Students and faculty members at York University, in Toronto, have been engulfed in a controversy over plans for appearances on the campus by Daniel Pipes, director of the Middle East Forum and founder of Campus Watch, a controversial, pro-Israel Web site.
Officials at York will decide later today on a venue for a public forum on Tuesday featuring Mr. Pipes. One of the research institutes at the university, the York Center for International and Security Studies, withdrew last week as a co-sponsor of the forum and canceled a private luncheon with Mr. Pipes because of his involvement with Campus Watch.
"They don't like what I'm doing," said Mr. Pipes, noting that the cancellation of a scheduled event -- the lunch-- was "a first" for him, although he has been disinvited from campuses in the United States before his appearance was actually confirmed.
Campus Watch is a Web site with information about allegedly anti-Israel or pro-terrorist views espoused by faculty members. Mr. Pipes and supporters of the site say that it is an appropriate way to draw attention to views they consider biased and irresponsible, but many professors who are named on the site say that their ideas have been distorted or oversimplified.
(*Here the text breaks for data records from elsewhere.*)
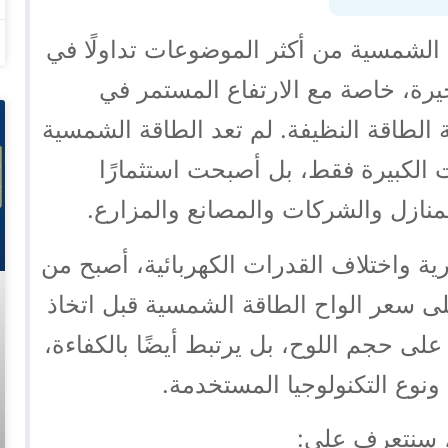
الشمسية من أكثر الموضوعات تداولًا في
رة، خاصة مع الارتفاع المستمر في
ة الطاقة النظيفة. لم تعد الطاقة الشمسية
ت الكبيرة فقط، بل أصبحت استثمارًا
للمنازل والشركات والمصانع والمزارع.
ية واختلاف القدرات الكهربائية، أصبح من
ى سعر الواح الطاقة الشمسية قبل اتخاذ
على حجم اللوح، بل يرتبط أيضًا بالكفاءة،
ونوع التكنولوجيا المستخدمة.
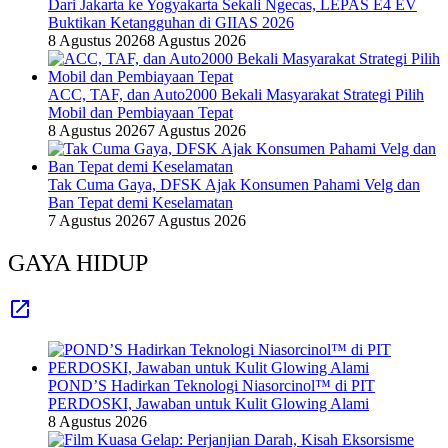
Dari Jakarta ke Yogyakarta Sekali Ngecas, LEPAS E4 EV
Buktikan Ketangguhan di GIIAS 2026
8 Agustus 2026
8 Agustus 2026
ACC, TAF, dan Auto2000 Bekali Masyarakat Strategi Pilih
Mobil dan Pembiayaan Tepat
8 Agustus 2026
7 Agustus 2026
Tak Cuma Gaya, DFSK Ajak Konsumen Pahami Velg dan
Ban Tepat demi Keselamatan
7 Agustus 2026
7 Agustus 2026
GAYA HIDUP
POND’S Hadirkan Teknologi Niasorcinol™ di PIT
PERDOSKI, Jawaban untuk Kulit Glowing Alami
8 Agustus 2026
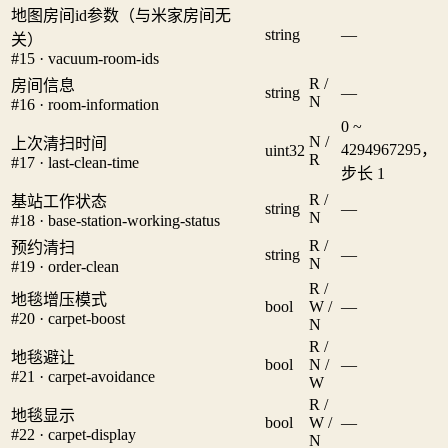
地图房间id参数（与米家房间无
string
—
关）
#15 · vacuum-room-ids
R /
房间信息
string
—
N
#16 · room-information
0 ~
N /
上次清扫时间
4294967295，
uint32
R
#17 · last-clean-time
步长 1
R /
基站工作状态
string
—
N
#18 · base-station-working-status
R /
预约清扫
string
—
N
#19 · order-clean
R /
地毯增压模式
bool
W /
—
#20 · carpet-boost
N
R /
地毯避让
bool
N /
—
#21 · carpet-avoidance
W
R /
地毯显示
bool
W /
—
#22 · carpet-display
N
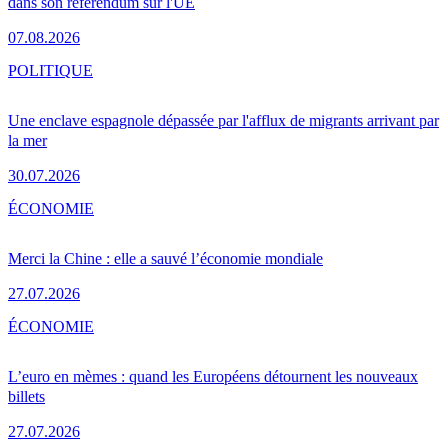
dans son référendum sur l'UE
07.08.2026
POLITIQUE
Une enclave espagnole dépassée par l'afflux de migrants arrivant par
la mer
30.07.2026
ÉCONOMIE
Merci la Chine : elle a sauvé l’économie mondiale
27.07.2026
ÉCONOMIE
L’euro en mèmes : quand les Européens détournent les nouveaux
billets
27.07.2026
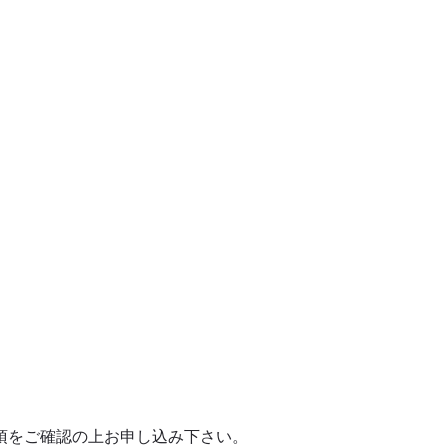
項をご確認の上お申し込み下さい。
Some of them charge that the site is an attempt to intimidate them from making legitimate criticism of Israel (The Chronicle, October 11).
Mr. Pipes was originally scheduled to speak publicly at the university's student center after the private lunch, but building managers went to the university administration, saying they felt the student center might not be secure enough if there were protests.
York officials say there was never a question of canceling Mr Pipes's public forum, sponsored by York's Jewish Student Federation. "We're choosing between two locations on campus," said Cim Nunn, director of public affairs. "York has a long tradition of respecting people's right for free speech, and we want to ensure that everyone's safety is ensured."
Faculty members at the research institute say that it withdrew its name from the public forum after members of its faculty raised questions about Campus Watch. "We've had an interesting week of internal debate about the issue," said David Mutimer, deputy director of the center. "At the time we agreed to co-sponsor, we did not know about his involvement with Campus Watch."
Mr. Mutimer said that Mr. Pipes is "a well credentialed commentator with extreme views," but that his views didn't matter "because they can be challenged in a discussion." What was problematic, he said, was Campus Watch and the way it operates. As a result, an intense e-mail debate about Campus Watch ensued among the members of the research center and the question as to whether it should co-sponsor Mr. Pipes's public appearance and give him a private lunch.
"It was a tough decision," said Mr. Mutimer, "but we have withdrawn."
The research institute plans to post the faculty members' e-mail debate -- with names deleted -- on its Web site later today.
According to Mr. Pipes, now that he's free for lunch on Tuesday, he's willing to have lunch with interested students or faculty members "either on-campus or off."